Some of that comes from ARM's anxiousness to get its 64-bit architecture into data centers after getting off to a late start. But in a way, it also reflected the whole philosophy behind OCP: Try to break some rules.

Intel, by contrast, didn't happen to have a product to announce and got about five minutes on stage. (Several sponsors took little five-minute speaking slots as opposed to longer keynotes.) Of course, Intel will have a lot of say as OCP continues to gather a following. ARM just shouted louder this week.

ARM itself announced the Server Base System Architecture (SBSA), an open-source hardware specification for servers. Ideally, this sets up an ecosystem where application and OS developers can write code one time and apply it to all ARM v8-based servers, Chief Marketing Officer Ian Drew said.

AMD introduced an eight-core server processor, the Opteron A-Series, based on ARM's new 64-bit architecture and due to ship in the second half of 2014.

And AppliedMicro AppliedMicro CEO Paramesh Gopi said his company would introduce two more generations of the company's 64-bit, ARM-based X-Gene family by the end of the year. The first X-Gene, shipping now, was introduced in 2011, and X-Gene 2 is due to sample in the spring, he said.

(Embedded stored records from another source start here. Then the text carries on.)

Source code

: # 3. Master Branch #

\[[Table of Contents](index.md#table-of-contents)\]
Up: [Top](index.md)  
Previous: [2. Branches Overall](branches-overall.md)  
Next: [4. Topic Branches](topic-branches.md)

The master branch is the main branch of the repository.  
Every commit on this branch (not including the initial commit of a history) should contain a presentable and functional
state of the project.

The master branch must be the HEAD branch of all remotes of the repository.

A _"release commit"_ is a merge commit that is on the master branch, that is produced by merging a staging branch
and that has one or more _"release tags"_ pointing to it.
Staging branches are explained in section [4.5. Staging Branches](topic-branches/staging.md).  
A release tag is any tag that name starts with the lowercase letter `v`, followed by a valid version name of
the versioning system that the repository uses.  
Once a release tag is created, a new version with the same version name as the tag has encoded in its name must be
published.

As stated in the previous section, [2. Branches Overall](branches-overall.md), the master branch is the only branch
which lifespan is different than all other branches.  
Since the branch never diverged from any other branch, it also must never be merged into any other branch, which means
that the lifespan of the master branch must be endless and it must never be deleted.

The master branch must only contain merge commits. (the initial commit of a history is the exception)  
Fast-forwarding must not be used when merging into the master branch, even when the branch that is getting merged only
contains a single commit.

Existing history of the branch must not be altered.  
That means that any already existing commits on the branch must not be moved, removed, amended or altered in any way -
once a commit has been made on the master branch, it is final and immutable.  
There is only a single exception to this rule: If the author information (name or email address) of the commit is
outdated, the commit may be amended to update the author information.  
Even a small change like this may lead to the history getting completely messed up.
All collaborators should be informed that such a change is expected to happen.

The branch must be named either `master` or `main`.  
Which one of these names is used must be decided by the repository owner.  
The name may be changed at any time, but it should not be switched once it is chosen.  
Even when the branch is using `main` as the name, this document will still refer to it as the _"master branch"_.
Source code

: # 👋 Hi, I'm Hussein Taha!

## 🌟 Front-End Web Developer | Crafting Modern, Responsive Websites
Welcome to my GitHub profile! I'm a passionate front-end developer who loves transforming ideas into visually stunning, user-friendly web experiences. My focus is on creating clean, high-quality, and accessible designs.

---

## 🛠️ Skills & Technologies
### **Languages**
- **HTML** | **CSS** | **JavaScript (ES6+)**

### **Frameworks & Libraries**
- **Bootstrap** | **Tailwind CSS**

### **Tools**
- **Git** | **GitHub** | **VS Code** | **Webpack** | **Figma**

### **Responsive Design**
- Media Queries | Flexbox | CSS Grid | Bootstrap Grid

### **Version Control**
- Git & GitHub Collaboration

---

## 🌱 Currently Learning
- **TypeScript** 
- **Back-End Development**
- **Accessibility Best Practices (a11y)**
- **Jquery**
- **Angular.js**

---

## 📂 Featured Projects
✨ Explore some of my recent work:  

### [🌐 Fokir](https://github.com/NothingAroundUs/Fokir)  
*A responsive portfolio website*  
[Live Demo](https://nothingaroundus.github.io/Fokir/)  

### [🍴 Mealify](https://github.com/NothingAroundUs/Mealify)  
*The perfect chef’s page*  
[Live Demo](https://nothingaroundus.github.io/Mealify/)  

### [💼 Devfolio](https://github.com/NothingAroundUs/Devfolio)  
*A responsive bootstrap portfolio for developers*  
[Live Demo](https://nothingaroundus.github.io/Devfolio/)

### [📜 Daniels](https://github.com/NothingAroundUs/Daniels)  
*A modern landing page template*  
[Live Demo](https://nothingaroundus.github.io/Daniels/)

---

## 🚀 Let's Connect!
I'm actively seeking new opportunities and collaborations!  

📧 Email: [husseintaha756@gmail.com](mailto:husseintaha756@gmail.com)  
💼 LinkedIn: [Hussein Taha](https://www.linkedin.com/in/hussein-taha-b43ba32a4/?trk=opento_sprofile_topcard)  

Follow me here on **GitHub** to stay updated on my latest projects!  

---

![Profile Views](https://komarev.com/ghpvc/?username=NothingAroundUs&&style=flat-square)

ARM also got a shout-out from Marc Andreessen, the Mosaic pioneer and now a partner with Andreessen Horowitz. During a fireside chat session on stage, he envisioned a future where the data center starts taking advantage of the smartphone supply chain, down to using ARM processors and flash memory. "I'm kind of a radical about this," he said — and indeed, Arista chairman Andy Bechtolsheim, who was sharing the stage with him, expressed doubts, especially given how much Intel can accomplish with advanced manufacturing technologies.

Andreessen had a good point, though: "We deal with very few applications at Internet scale that are CPU-bound." It's more a question of I/O limitations and plain old costs, he said — and if superior clock speed isn't a factor, then one of Intel's strongest suits is nullified.